Ces attendus, qui pourront être adaptés et complétés par chaque licence en fonction de ses spécificités, seront précisés dans des fiches de présentation sur Parcoursup. Les filières sélectives (prépas, écoles, IUT, BTS) feront de même, à titre d’information. Ces fiches incluront aussi des informations statistiques (taux de poursuite d’études, taux de réussite, taux d’insertion professionnelle, ratio entre les places et les candidats de l’année précédente, nombre de places disponibles, etc.). Mais aussi les dates des journées portes ouvertes et le contact d’un responsable pédagogique de la formation.

Les critères pris en compte dans l’examen des dossiers

Pour vérifier l’adéquation du profil des candidats avec ces attendus, les formations préciseront sur la plate-forme (à partir du 22 janvier) les éléments qu’elles vont prendre en compte dans l’examen des vœux et les pièces justificatives demandées : bulletins de notes (de première et de terminale), appréciations des enseignants, justificatifs divers, etc. Pour chaque vœu exprimé, l’élève devra rédiger un « projet de formation motivé », court texte faisant office de lettre de motivation.

La fiche « avenir », sur laquelle le conseil de classe de terminale et le proviseur du lycée auront donné un « avis » pour chaque vœu à l’issue du deuxième trimestre, pourra être utilisée dans l’examen des candidatures.

Une note du ministère diffusée début décembre dans les académies explique que des « tests d’autopositionnement » pourront être proposés au candidat afin qu’il se rende compte de son niveau ou de son adéquation avec les compétences demandées. Mais ces tests, anonymes et dont seul le candidat aura les résultats, ne pourront pas être utilisés par les formations comme un outil de sélection.

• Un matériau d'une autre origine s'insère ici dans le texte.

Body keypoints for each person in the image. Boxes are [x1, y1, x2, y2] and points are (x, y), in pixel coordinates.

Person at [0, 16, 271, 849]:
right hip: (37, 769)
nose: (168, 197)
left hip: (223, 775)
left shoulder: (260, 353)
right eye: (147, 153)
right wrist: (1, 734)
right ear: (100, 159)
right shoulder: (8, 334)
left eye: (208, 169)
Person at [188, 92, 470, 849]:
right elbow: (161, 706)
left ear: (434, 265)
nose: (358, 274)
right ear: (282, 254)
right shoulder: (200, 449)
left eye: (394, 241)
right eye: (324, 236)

A partir du 22 mai, les filières sélectives (prépas, IUT, BTS, écoles, etc.) ont la possibilité de donner trois types de réponse aux candidats : « oui »(accepté), « non » (refusé) ou « en attente ».

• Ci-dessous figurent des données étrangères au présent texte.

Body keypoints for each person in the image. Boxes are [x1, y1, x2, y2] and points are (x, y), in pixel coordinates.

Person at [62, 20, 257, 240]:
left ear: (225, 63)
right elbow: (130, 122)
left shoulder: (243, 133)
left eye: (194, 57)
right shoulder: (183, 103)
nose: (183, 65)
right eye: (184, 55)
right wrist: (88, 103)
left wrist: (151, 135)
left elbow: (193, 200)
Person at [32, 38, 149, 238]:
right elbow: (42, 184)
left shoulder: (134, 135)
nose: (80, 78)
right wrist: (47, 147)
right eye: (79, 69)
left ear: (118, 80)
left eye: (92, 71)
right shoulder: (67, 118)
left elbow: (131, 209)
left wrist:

Concernant les licences à l’université, elles pourront répondre « oui » si elles acceptent le candidat, « en attente » si le nombre de places disponibles est atteint et que le candidat a été mis sur liste d’attente après examen de son dossier. Ou bien « oui si » (accepté, à la condition de…) dans le cas où il reste des places disponibles mais que le profil du candidat ne correspond pas tout à fait aux attendus. Le candidat peut alors s’inscrire dans cette formation seulement s’il accepte de suivre un parcours spécifique (modules d’enseignement complémentaires, semestre ou année de remise à niveau…), que chaque université définira à sa manière.

Après les résultats du baccalauréat, une commission pilotée par le recteur sera chargée de proposer une affectation aux candidats qui n’auront obtenu que des réponses négatives. Comme les autres, ces derniers auront la possibilité de continuer à chercher une place dans une formation via la procédure complémentaire.